### [Exercise goal]
For each record that follows, give it back exactly, with no pictures included.

### [Material provided]

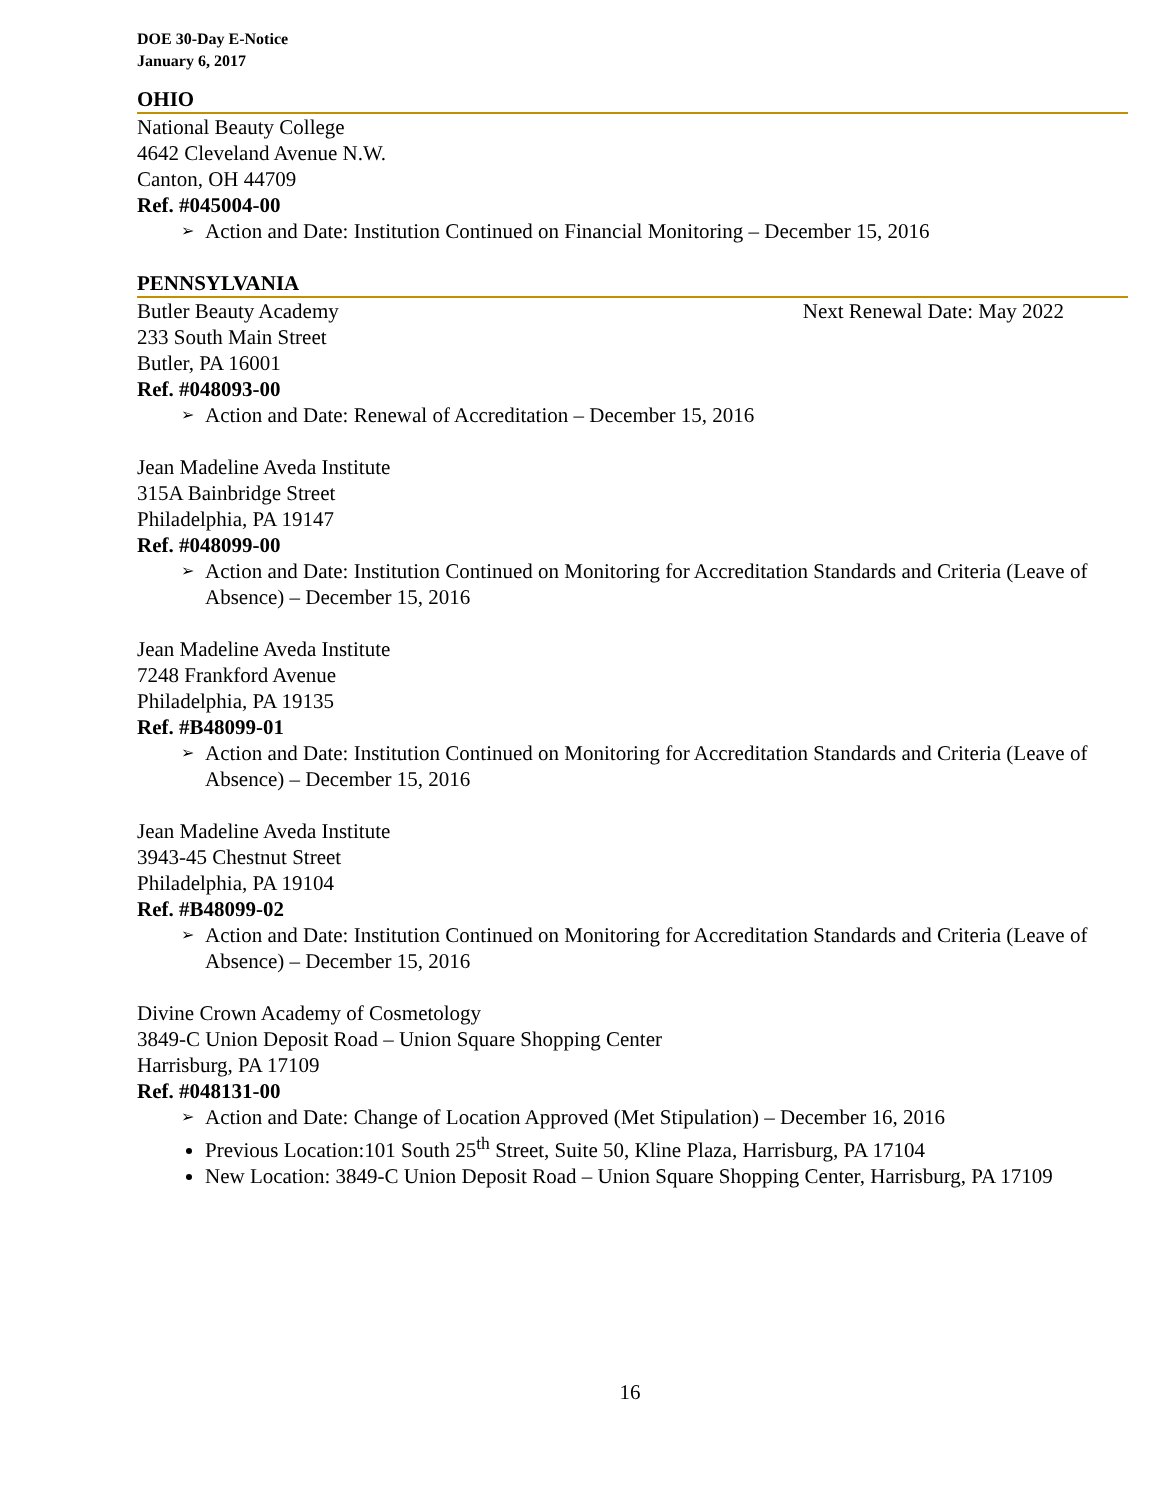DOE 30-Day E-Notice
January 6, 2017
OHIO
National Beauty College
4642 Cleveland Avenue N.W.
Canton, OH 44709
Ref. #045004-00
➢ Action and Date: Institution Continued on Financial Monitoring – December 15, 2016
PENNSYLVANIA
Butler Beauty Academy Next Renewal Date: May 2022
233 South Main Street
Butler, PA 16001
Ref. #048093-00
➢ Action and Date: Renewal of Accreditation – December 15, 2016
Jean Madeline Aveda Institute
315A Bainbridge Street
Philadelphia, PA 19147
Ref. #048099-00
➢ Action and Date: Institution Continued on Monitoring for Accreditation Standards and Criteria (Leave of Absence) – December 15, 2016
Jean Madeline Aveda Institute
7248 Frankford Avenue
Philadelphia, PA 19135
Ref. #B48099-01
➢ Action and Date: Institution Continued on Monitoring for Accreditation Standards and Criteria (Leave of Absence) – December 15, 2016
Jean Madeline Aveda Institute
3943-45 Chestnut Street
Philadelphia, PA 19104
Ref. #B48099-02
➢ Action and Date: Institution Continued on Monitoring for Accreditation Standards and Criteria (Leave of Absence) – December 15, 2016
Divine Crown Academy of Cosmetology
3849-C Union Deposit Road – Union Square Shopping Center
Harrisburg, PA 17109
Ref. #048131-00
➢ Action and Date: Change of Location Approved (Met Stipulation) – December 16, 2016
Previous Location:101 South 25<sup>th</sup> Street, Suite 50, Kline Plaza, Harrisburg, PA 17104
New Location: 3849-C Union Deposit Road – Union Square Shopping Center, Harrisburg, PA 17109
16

### [Completed task]
DOE 30-Day E-Notice
January 6, 2017
OHIO
National Beauty College
4642 Cleveland Avenue N.W.
Canton, OH 44709
Ref. #045004-00
➢ Action and Date: Institution Continued on Financial Monitoring – December 15, 2016
PENNSYLVANIA
Butler Beauty Academy Next Renewal Date: May 2022
233 South Main Street
Butler, PA 16001
Ref. #048093-00
➢ Action and Date: Renewal of Accreditation – December 15, 2016
Jean Madeline Aveda Institute
315A Bainbridge Street
Philadelphia, PA 19147
Ref. #048099-00
➢ Action and Date: Institution Continued on Monitoring for Accreditation Standards and Criteria (Leave of Absence) – December 15, 2016
Jean Madeline Aveda Institute
7248 Frankford Avenue
Philadelphia, PA 19135
Ref. #B48099-01
➢ Action and Date: Institution Continued on Monitoring for Accreditation Standards and Criteria (Leave of Absence) – December 15, 2016
Jean Madeline Aveda Institute
3943-45 Chestnut Street
Philadelphia, PA 19104
Ref. #B48099-02
➢ Action and Date: Institution Continued on Monitoring for Accreditation Standards and Criteria (Leave of Absence) – December 15, 2016
Divine Crown Academy of Cosmetology
3849-C Union Deposit Road – Union Square Shopping Center
Harrisburg, PA 17109
Ref. #048131-00
➢ Action and Date: Change of Location Approved (Met Stipulation) – December 16, 2016
Previous Location:101 South 25<sup>th</sup> Street, Suite 50, Kline Plaza, Harrisburg, PA 17104
New Location: 3849-C Union Deposit Road – Union Square Shopping Center, Harrisburg, PA 17109
16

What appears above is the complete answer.